#### Document extract:
▼
Pentagon Concedes ‘Awareness Gap’ That Caused Failure to Detect 3 Chinese Spy Balloons During Trump Years

Pentagon Concedes ‘Awareness Gap’ That Caused Failure to Detect 3 Chinese Spy Balloons During Trump Years
General Glen VanHerck, Commander of U.S. Northern Command and North American Aerospace Defense Command, testifies during a Senate Armed Services Committee hearing on Capitol Hill March 24, 2022 in Washington. Drew Angerer/Getty Images
Andrew Thornebrooke
Updated:
0:00

A top U.S. general charged with monitoring the nation’s airspace said that the military didn’t detect previous incursions into U.S. airspace by Chinese spy balloons.

Air Force Gen. Glen VanHerck, who serves as commander of North American Aerospace Defense Command (NORAD), said that Chinese spy balloons previously went undetected on at least three occasions during the Trump administration.

“I will tell you that we did not detect those threats, and that’s a domain awareness gap,” VanHerck said during a press briefing on Feb. 6.
▲
#### Complete the following:
(A) In the spy balloon article, on how many occasions did Chinese spy balloons go undetected during the Trump administration?
(B) Return everything in the spy balloon article from "A top U.S. general" down to "briefing on Feb. 6.", word for word.
(C) According to the spy balloon article, why did VanHerck call the earlier incursions a "domain awareness gap"?

#### Supplied material:
▼
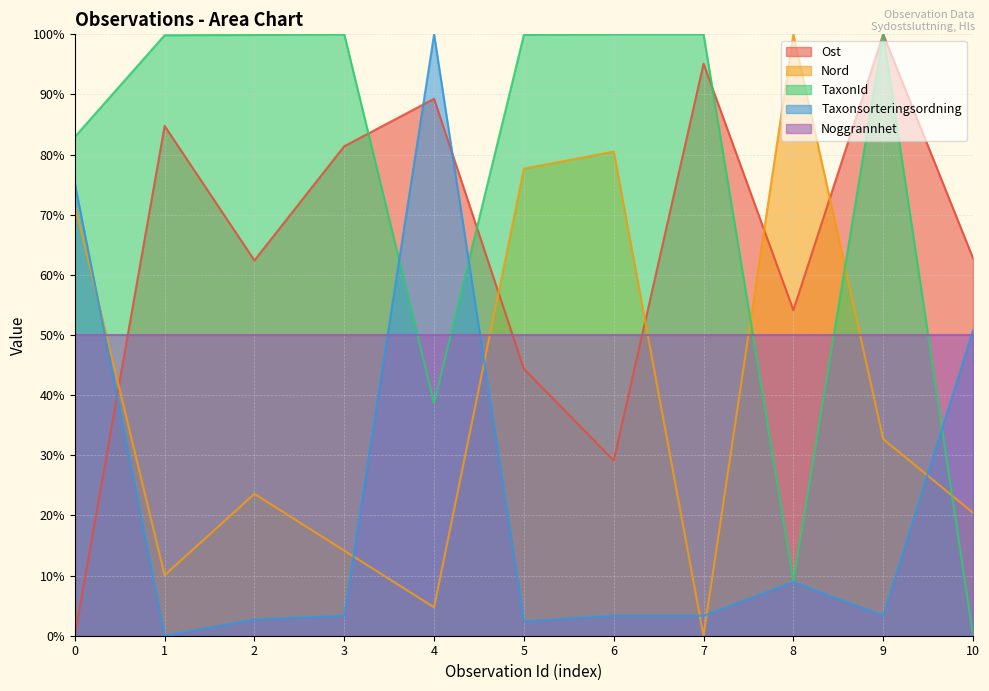

The Ost series shows 55.6 at 9. True or false?

False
▲
#### Solution list:
(A) On at least three occasions.

(B)
A top U.S. general charged with monitoring the nation’s airspace said that the military didn’t detect previous incursions into U.S. airspace by Chinese spy balloons.

Air Force Gen. Glen VanHerck, who serves as commander of North American Aerospace Defense Command (NORAD), said that Chinese spy balloons previously went undetected on at least three occasions during the Trump administration.

“I will tell you that we did not detect those threats, and that’s a domain awareness gap,” VanHerck said during a press briefing on Feb. 6.

(C) The military did not detect those threats. Chinese spy balloons entered U.S. airspace undetected on at least three occasions during the Trump administration.